I know that they will each face their own unique challenges. Some will thrive: seeing adventure in every move, finding friends all around them, and being present wherever they go. But others will struggle: dreading every change, seeing new relationships as inevitable losses, and holding on to “what if’s” and “if only’s”.

Whatever the case, my coworkers and I are here now to share that they are not alone, that each of us is loved deeply by Christ, and that we belong to the God of all comfort, something I would not understand unless I had experienced it for myself.

Join Us in Praying for the Children of Missionaries

  • Pray they would experience the comfort of God for themselves, and they would share that comfort with others
  • Pray for our US TCK Team as we lead transition programs for our Missionary Kids during Orientation and Home Assignment. Pray that God would help us to create memorable experiences that will point our MKs to Him.

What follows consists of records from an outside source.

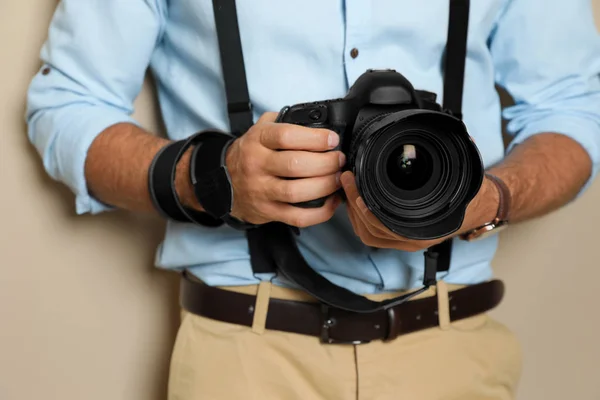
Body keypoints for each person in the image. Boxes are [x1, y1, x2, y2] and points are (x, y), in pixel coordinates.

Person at [25, 0, 600, 399]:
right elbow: (68, 105)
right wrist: (214, 176)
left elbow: (571, 110)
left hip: (453, 349)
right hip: (246, 357)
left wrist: (486, 200)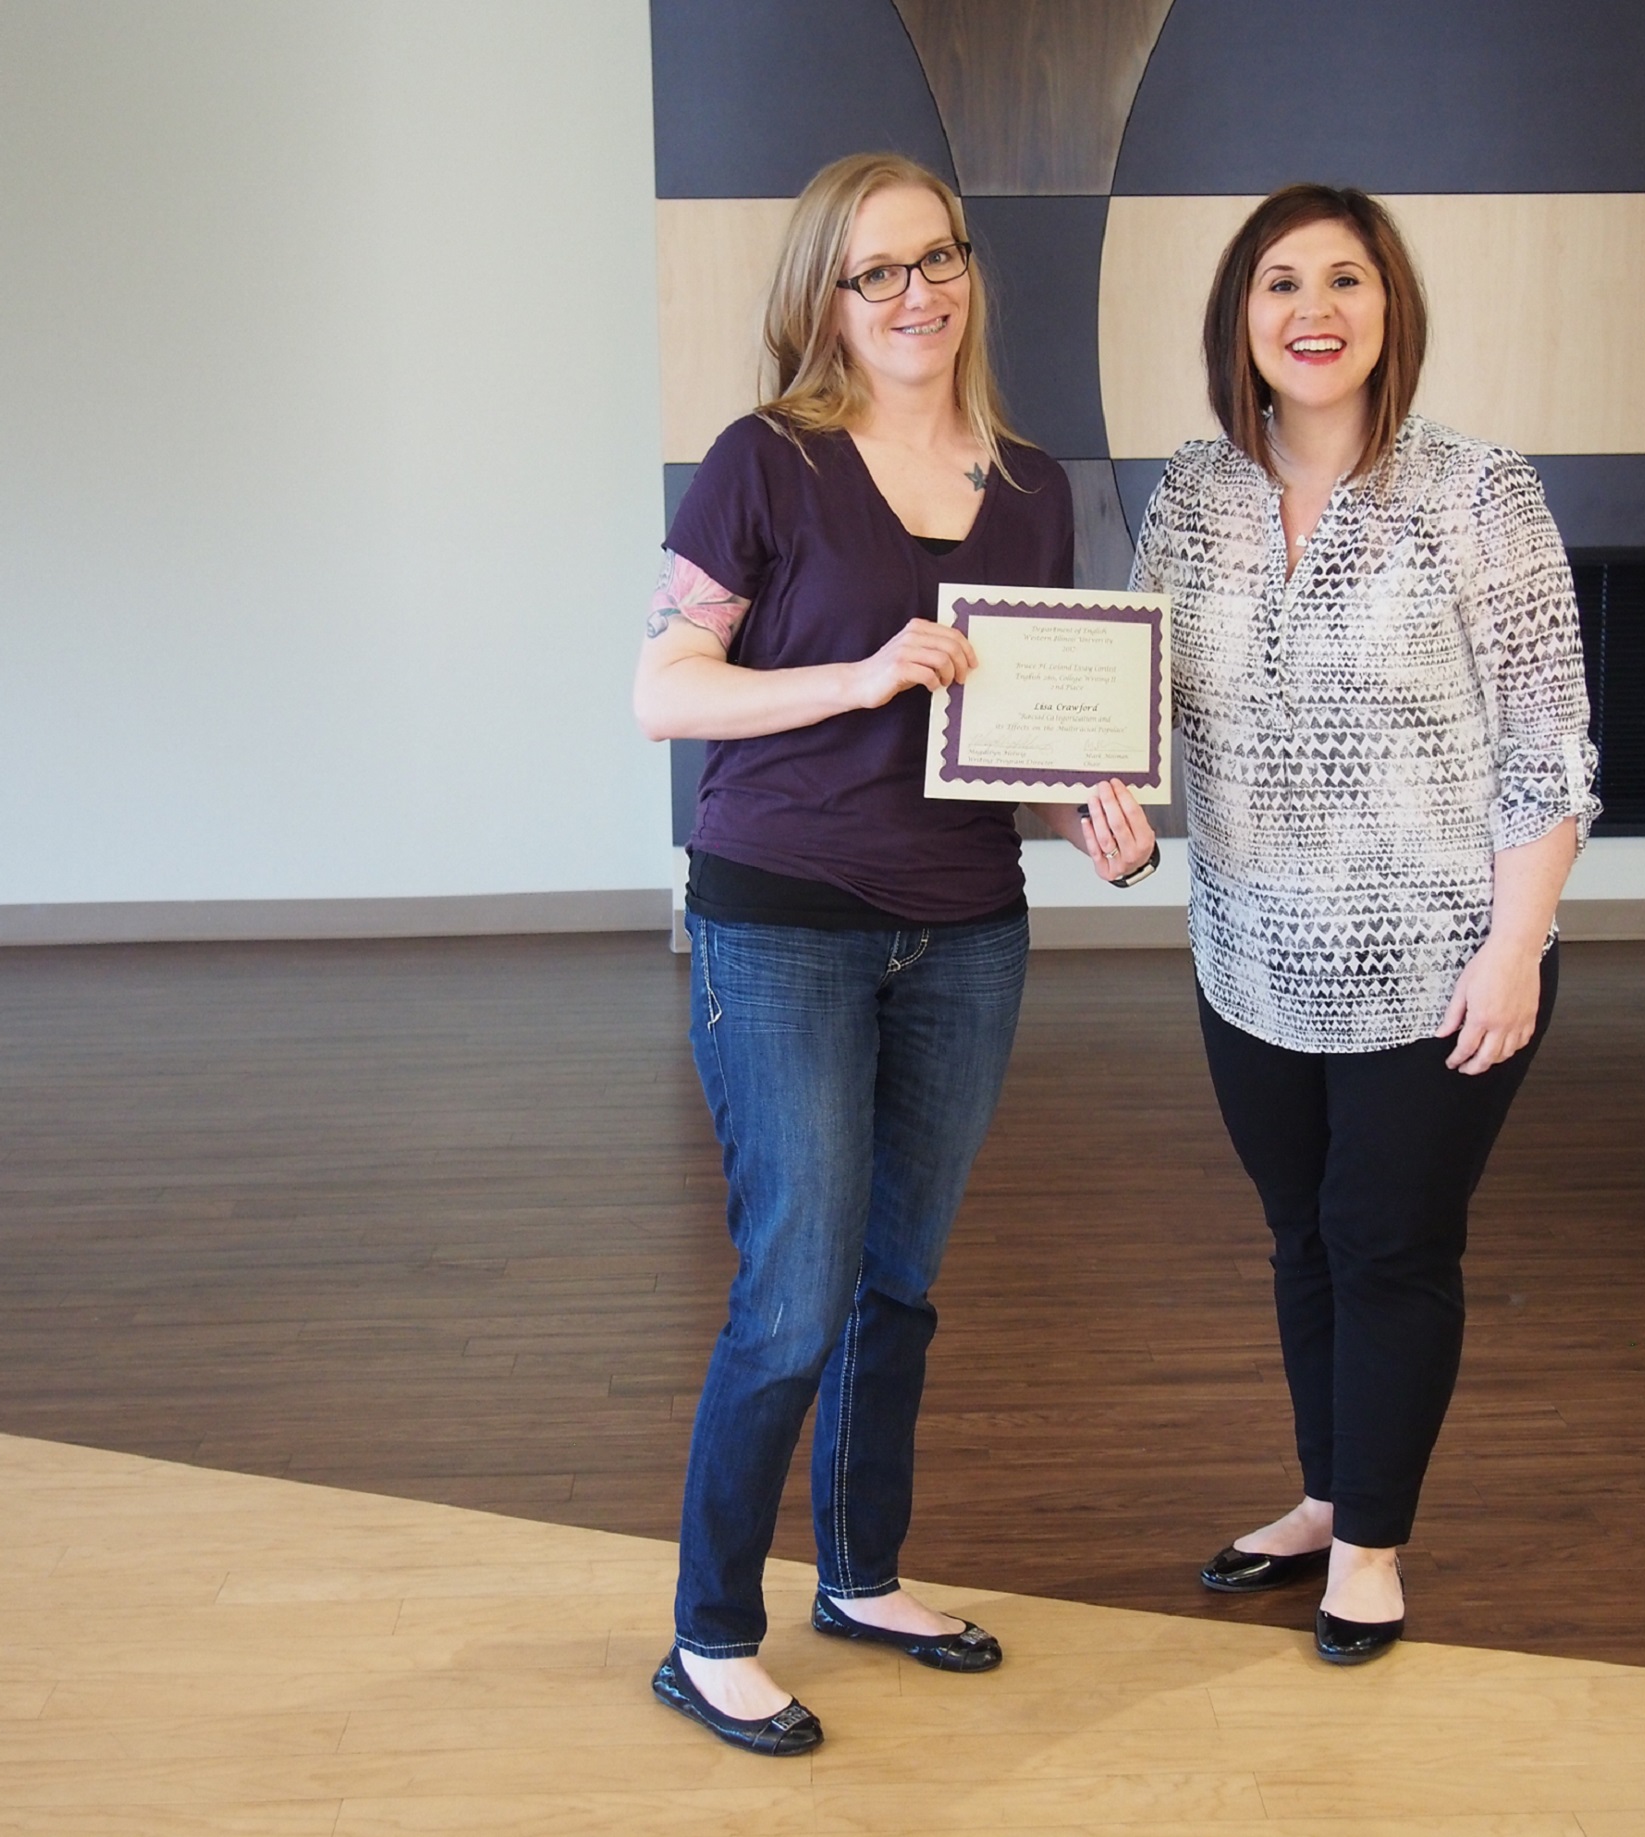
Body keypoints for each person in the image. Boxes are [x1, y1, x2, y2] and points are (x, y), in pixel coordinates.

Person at [631, 151, 1158, 1754]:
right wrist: (855, 677)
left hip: (964, 932)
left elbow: (1006, 736)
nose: (916, 293)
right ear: (826, 297)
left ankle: (860, 1576)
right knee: (793, 1292)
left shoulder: (1031, 486)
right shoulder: (764, 461)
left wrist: (1086, 810)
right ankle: (710, 1632)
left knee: (896, 1282)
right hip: (779, 919)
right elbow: (663, 689)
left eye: (938, 259)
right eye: (877, 271)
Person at [1131, 184, 1598, 1664]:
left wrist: (1515, 948)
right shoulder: (1192, 494)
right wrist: (1088, 790)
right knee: (1304, 1237)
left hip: (1445, 960)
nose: (1313, 310)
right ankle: (1329, 1495)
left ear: (1391, 308)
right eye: (1281, 282)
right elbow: (1135, 703)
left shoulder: (1478, 492)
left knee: (1388, 1240)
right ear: (1240, 316)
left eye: (1346, 278)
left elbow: (1547, 749)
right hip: (1248, 953)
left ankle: (1373, 1549)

* Third Culture Kids (TCKs) are individuals who have spent part or all of their childhood living in a culture that is different than their parents’ culture because of their parents’ occupation. Military Kids, children of Diplomats, International Business Kids, and Missionary Kids are all examples of individuals who often qualify as TCKs.

Author Bio

Harmony Niphakis spent her early years as an OMF Missionary Kid in Thailand.  She committed her life to God at a young age and now serves as a TCK Advocate with OMF (U.S.) where she finds great joy in equipping and caring for missionary kids of all ages.  In her spare time, Harmony enjoys being out in nature, gardening, going out for coffee and spending time with her family.